How you react to the new look may depend a lot on your current television setup at home. For those who have upgraded their TVs in the past few years, and have a high refresh rate toggled on (120hz or higher), they will adapt the quickest. Those with older TVs may have a little more trouble. The 48fps digital projection shows twice the amount of frames and eliminates the blur from motion we’ve associated with movies for the past many decades. This allows much more detail and crispness, making the picture much more vivid. Some have called it the “soap opera effect” because it recalls the TV from the 80s where afternoon soap operas were shot on standard definition video. Soaps did not look like film and they most certainly looked like video.
So how does the movie look in 3D HFR? Beautiful. The look was crisp and clear, and while it does not look much like traditional film, it does have a vibrance that is not matched by traditional 3D. I’ve gotten used to higher refresh rates so it looked pretty much as I expected it to look.
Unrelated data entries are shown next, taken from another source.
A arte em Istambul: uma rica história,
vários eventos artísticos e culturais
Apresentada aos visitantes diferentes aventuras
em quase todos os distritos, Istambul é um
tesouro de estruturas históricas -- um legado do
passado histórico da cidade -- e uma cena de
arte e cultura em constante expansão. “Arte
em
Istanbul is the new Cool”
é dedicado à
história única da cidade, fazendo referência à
Some have said there is almost too much detail, but why would you not want that type of detail in an epic movie like this? The HFR technology is most noticed when there is action on screen, when the camera is panning and whipping around. The typical blur is replaced by rock solid imagery. I can certainly see why it would be jarring for some, it definitely has a different look to it. In fact this was the first time I went to my local theater to see an FAQ posted on the front door.
As for the movie itself, I have not quite decided my final verdict. It is definitely long and scenes extend well beyond what they need to. It’s a nearly 3 hour movie that could have easily been told in under 2. It’s also very violent for young kids and when it tries to inject the weighty world issues from the earlier “Lord of the Rings” trilogy, into essentially a lighthearted and simple adventure movie, the film looses a bit of its focus. When the next sequel comes out, I’ll decide to see it (the movie does end with a cliff hanger) but I do hope it is a bit shorter and more focused on story/emotion as opposed to dazzling effects. Having said that, I was never bored during The Hobbit, and it was pretty fun. It also had more humor than past movies, which was a welcome change.
As for 3D HFR, I think it is here to stay. Modern TVs are already adopting the technology and HRF does boost the level of detail especially for these types of movies. But check it out and see what you think. It is a different look, but a good one, and it looks like the future of cinema.